The most important thing to understand is that these aren't actually 'cores' in the same sense that your Core 2 Duo has two of them. They're shader units. It works more like SIMD than parallelization, only instead of something like SSE that can perform a single operation per clock across 4 packed floating point values it performs the operation on thousands of them.
If they could slap a billion or a million or even a thousand shader units on a card without actually reducing performance they would, but they can't. At a certain point the bottleneck becomes link length. You can overcome it by increasing voltage but then heat becomes the issue. This is a large part of the reason transistor count is tied to transistor size. NVIDIA isn't "failing" in this respect, they're just succumbing to the laws of physics.

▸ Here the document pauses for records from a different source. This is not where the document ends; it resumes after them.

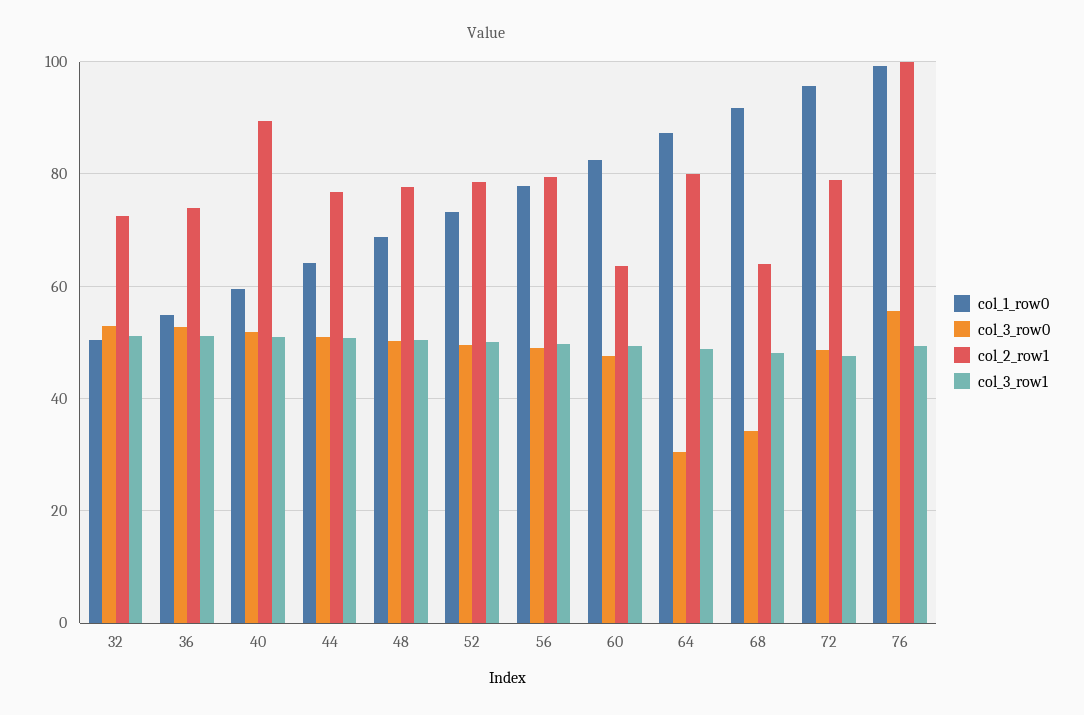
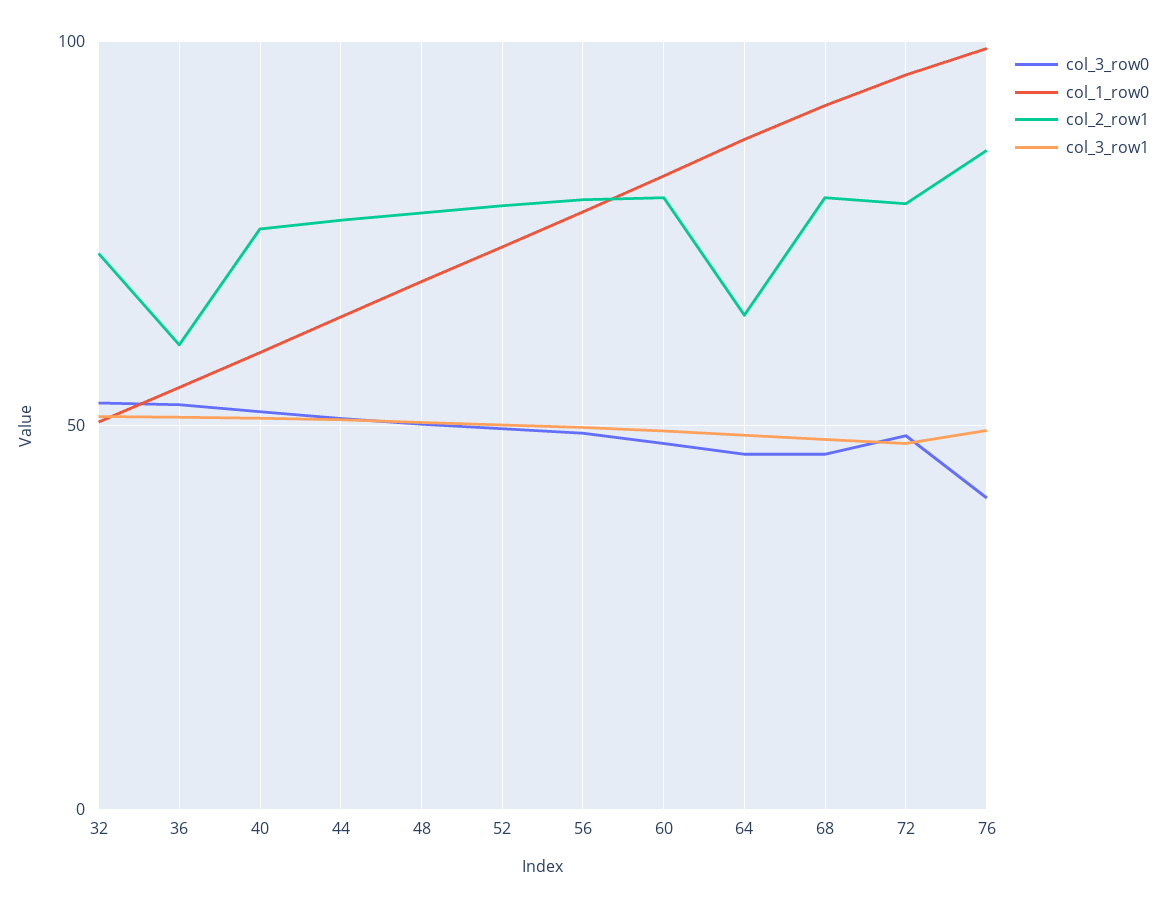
col_2_row1, 36: 74 -> 60
col_2_row1, 40: 90 -> 75
col_2_row1, 60: 64 -> 80
col_3_row0, 64: 30 -> 45
col_2_row1, 64: 80 -> 65
col_3_row0, 68: 34 -> 45
col_2_row1, 68: 64 -> 80
col_3_row0, 76: 56 -> 40
col_2_row1, 76: 100 -> 85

If they could improve performance by slapping 20 or 4 or even 2 of the *actual* cores on each card they would, but they can't. Because it's not an actual processor, it doesn't have fancy features like three levels of cache and a TLB and branch prediction and out-of-order execution. But even if they were engineered to work this way, you can't improve PC performance by slapping in a thousand Core 2 Quads either. A part of the reason Xeons have so much cache is so you can mitigate the penalty of having 8 processors using commodity RAM, but eventually you run up against that bottleneck. Shared resources become saturated much faster than most people expect.
The most efficient way of improving graphics performance is with SLI because you are replicating all of the hardware, the memory and the bus the *actual* core depends on. For the exact same reason, you can extract the most performance out of each CPU core by putting each one in a different machine.